In Moggiona, Filippo Baroni and Marta Bidi Uphold an Ancestral Cuisine that Pays Homage to Monastic Tradition with Contemporary Technique and Taste.
Cover photo: Lido Vannucchi
Text photo: Nicco Leone
The story
Autumn is my favorite season, especially when experienced among the forests. Every time the car begins to venture through avenues masked by orange-brown leaves of the trees, I instantly feel good. It doesn't surprise me, then, that one of the most beautiful and unforgettable experiences of the year happened between October and November, in the heart of the Sacred Forests of Casentino. We are in the province of Arezzo, in Moggiona, a small village in the municipality of Poppi, along the road that leads to the Hermitage and the Monastery of Camaldoli. Here lies Mater, a gastronomic establishment within the "Borgo I Tre Baroni" Resort, managed by Filippo Baroni and his wife Marta Bidi, respectively in the kitchen and dining area.
He, born in 1982 in Poppi, graduated from the hotel school in Chianciano Terme, and together with his two brothers, he carries forward the family restaurant project with Borgo I Tre Baroni and the nearby Locanda Dei Baroni. Self-taught, in 2017, Filippo decides to add Mater to the resort, a fine-dining restaurant that reflects monastic and regional cuisine. Over the years, together with his wife, Filippo increasingly defines the restaurant's profile, focusing on the purity of ingredients and the concept of sustainability.
It's no coincidence that the couple's latest project is the creation of a garden next to the restaurant on the lands surrounding the Resort. Its name? Hortus Conclusus. Inspired by the Camaldolese monks, this enclosed garden currently houses more than 30 plant species.
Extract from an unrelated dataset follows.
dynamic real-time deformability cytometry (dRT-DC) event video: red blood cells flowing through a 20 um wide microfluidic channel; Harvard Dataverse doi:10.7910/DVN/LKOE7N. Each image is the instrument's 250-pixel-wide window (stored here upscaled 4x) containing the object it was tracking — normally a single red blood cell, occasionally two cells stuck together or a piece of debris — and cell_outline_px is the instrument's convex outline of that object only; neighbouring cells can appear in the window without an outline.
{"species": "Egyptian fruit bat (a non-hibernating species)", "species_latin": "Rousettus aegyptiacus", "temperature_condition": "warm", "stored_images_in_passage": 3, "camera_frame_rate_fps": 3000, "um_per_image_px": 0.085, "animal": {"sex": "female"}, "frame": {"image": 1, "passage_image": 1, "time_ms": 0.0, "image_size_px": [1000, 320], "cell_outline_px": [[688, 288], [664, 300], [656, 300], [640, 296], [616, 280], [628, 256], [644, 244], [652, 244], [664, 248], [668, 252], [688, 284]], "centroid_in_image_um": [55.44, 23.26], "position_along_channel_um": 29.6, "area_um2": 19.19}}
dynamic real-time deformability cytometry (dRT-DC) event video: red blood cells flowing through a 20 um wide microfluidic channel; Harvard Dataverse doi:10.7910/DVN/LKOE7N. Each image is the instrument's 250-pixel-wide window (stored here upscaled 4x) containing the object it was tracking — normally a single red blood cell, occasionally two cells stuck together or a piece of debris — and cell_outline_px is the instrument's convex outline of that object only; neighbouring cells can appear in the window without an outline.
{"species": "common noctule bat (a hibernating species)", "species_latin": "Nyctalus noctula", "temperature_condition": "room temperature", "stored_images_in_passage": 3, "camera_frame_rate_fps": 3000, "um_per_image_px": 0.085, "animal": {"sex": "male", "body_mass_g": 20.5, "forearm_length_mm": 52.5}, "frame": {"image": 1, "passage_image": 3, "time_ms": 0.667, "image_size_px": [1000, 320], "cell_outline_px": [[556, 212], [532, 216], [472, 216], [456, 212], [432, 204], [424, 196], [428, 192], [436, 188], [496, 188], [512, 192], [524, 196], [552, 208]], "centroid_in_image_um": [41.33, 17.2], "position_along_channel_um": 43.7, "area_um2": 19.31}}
It's a closed circuit that self-sustains with vegetables, herbs, and flowers living in symbiosis.
Everything cultivated reaches the restaurant, just as everything the restaurant needs is grown (within the limits of possibility). Here, one can indeed speak of zero kilometers and zero waste. Kitchen waste is used to create compost, which becomes natural fertilizer for the garden. No pesticides or other chemicals are used.
The vegetables, fruits, and aromatic herbs become bases, syrups, and preserves to be used even in the context of mixology. Mater practices "Agricultural Mixology": signature cocktails developed from ingredients grown in the restaurant's garden. Handling both the garden and mixology is Lorenzo Ostrogovich, the farmer bartender, who, with a studied, slow but precise approach, offers locally-inspired drinks in the spirit of "no waste," preparing liqueurs, vermouth, and mead from scratch. Imagine that fallen tomatoes from the garden, which would normally be discarded, become the base for the Red Snapper, a drink similar to a Bloody Mary but with London Dry Gin instead of vodka.
This year marked the first year of Hortus Conclusus. From next year, having collected seeds from plants born during this period, the new plants that will grow will be native to Mater's garden. A dinner at Mater can be complemented by a romantic stay inside the resort, to be enjoyed even in the summer around the beautiful pool. The rooms are elegant, spacious, and bright with captivating views of the surrounding forest.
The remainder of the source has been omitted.